Coast Guard officials said storm waves reached as high as 54 feet in some areas, crashing over sea walls.

An aerial view taken during a search and rescue and damage assessment in Shishmaref, Alaska, shows the damage caused by Typhoon Merbok, on Sept. 18, 2022. Typhoon Merbok produced extreme weather and sea conditions along the coastline of Alaska, with some waves reaching 54 feet. U.S. Coast Guard photo by Petty Officer 3rd Class Ian Gray.

The western Alaska National Guard has been activated, and the region is receiving help from state agencies, the Red Cross and other volunteer organizations. The pressure to make repairs and replace losses is urgent, with freezing temperatures expected within two to three weeks.

“If the federal disaster declaration is approved, we will be able to address the disaster costs and help the communities cope with the physical damage,” he said. The request for the state disaster declaration was issued quickly after being requested by Homeland Security and Emergency Management Director Bryan Fisher.  A federal disaster declaration, which would bring federal funding and support for the recovery phase of the storm, includes three categories: assistance to individuals and households, public assistance for emergency services and to repair or replace public facilities, and hazard mitigation assistance to pay for measures designed to reduce future losses to public and private property.

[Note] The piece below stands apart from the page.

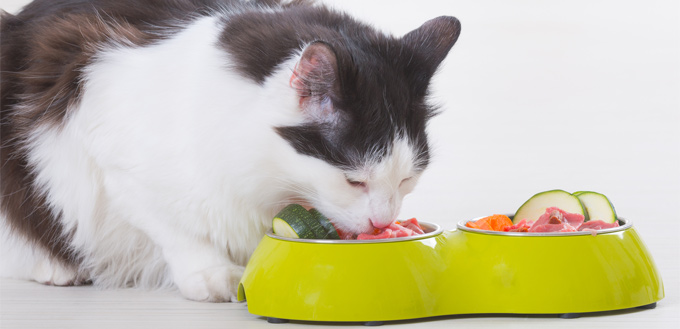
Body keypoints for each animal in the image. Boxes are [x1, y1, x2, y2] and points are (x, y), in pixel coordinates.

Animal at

Warning of the advancing storm started coming in on Tuesday, Sept. 13, from the National Weather Service. By Wednesday, the state’s Emergency Operation s Center had begun initial coordination with state agencies, the Red Cross, Salvation Army and the Federal Emergency Management Agency (FEMA).  On Thursday that week, state agencies were contacting communities from the Aleutian and Pribilof Islands to the western Arctic coast, to ensure they were prepared for high winds and the surging storm. All communities had taken action to hunker down before the storm hit, state officials said.